In our experience, however, most website owners find it hard to keep things up to date. We realized this when a long-time client of ours asked us to make some changes at his website. We went in and found everything clean, tidy, and current. That experience made me realize how rarely that’s the case. Nearly always, there are plugins that need to be updated, pages that are no longer accurate, and other little tasks to take care of. The surprise of seeing a spick and span website reminded me that keeping a website up to date can sometimes seem downright overwhelming.
Here are three things you can do to make it easier.
Put your website on your checklist
You probably have at least a mental checklist of things to do when your circumstances change. If you have staff turnover, you get your office keys back from the staffer who’s leaving and introduce the new team member to everyone. When you update your menu, you send the new files to the printer.
Add your website to those lists. When you have staff turnover, update your team page. When you update your menu, upload the files to your website.
You can add “Update website” to just about all those checklists.

DATA SUPPLIED:
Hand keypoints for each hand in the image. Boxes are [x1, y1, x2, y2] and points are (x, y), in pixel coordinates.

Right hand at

--

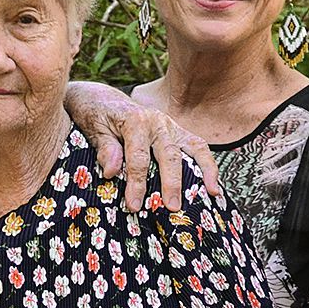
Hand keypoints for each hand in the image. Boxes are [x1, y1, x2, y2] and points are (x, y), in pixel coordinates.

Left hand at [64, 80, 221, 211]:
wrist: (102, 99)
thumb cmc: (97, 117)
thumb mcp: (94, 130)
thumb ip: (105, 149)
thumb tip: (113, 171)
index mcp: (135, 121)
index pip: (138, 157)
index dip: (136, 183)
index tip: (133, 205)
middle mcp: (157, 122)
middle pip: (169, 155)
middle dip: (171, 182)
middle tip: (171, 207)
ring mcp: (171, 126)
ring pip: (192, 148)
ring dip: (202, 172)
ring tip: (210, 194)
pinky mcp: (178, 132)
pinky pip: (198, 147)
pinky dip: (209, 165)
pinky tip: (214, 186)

PROBLEM DETAILS: Please carry on the passage about keeping a website up to date, starting right after its last sentence.

TASK OUTPUT:
Update posts and pages
Marketing guru Neil Patel produces lots of great content — and he also refreshes old content on a regular basis. You should be adding fresh content on a regular basis, but you can also check pages regularly to make sure your information is still accurate.
Maybe you’ve changed your position on a question, bought new machinery, added a technique or discovered a new resource. Maybe your statistics have become outdated or you wrote “for five years”and by now it’s more like seven.
Take a minute to update your page or post, or have your web team do that for you.
Schedule updates
WordPress websites need regular updates for plugins and versions, even when you are not updating your content. Use a tool like ManageWP to simplify those updates, or just make it a habit to check for updates on a weekly basis.
Keeping everything updated can help keep your website secure and stave off technical difficulties.